--- INFORMATION SUPPLIED Enclosed Below ---

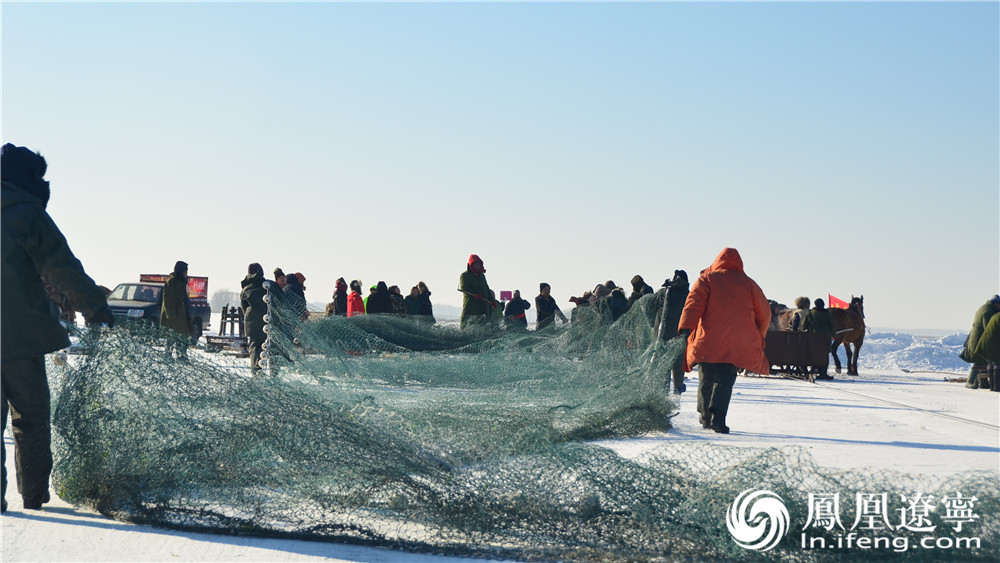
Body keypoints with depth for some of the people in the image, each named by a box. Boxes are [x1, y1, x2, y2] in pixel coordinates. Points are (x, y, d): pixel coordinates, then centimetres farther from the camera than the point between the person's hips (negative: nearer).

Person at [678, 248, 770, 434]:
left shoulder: (706, 279, 8)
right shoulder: (748, 283, 13)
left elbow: (694, 303, -7)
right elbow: (764, 312, 15)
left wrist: (686, 328, -15)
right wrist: (758, 338, 27)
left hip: (708, 341, 0)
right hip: (737, 344, 0)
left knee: (707, 377, 13)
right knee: (725, 377, 1)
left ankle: (705, 417, 19)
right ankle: (717, 416, -18)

--- End of Enclosed INFORMATION SUPPLIED ---

#### PROBLEM DETAILS:
Show all lines from the data that contain "right".

#### EXPECTED ANSWER:
right shoulder: (748, 283, 13)
right elbow: (764, 312, 15)
right wrist: (758, 338, 27)
right hip: (737, 344, 0)
right knee: (725, 377, 1)
right ankle: (717, 416, -18)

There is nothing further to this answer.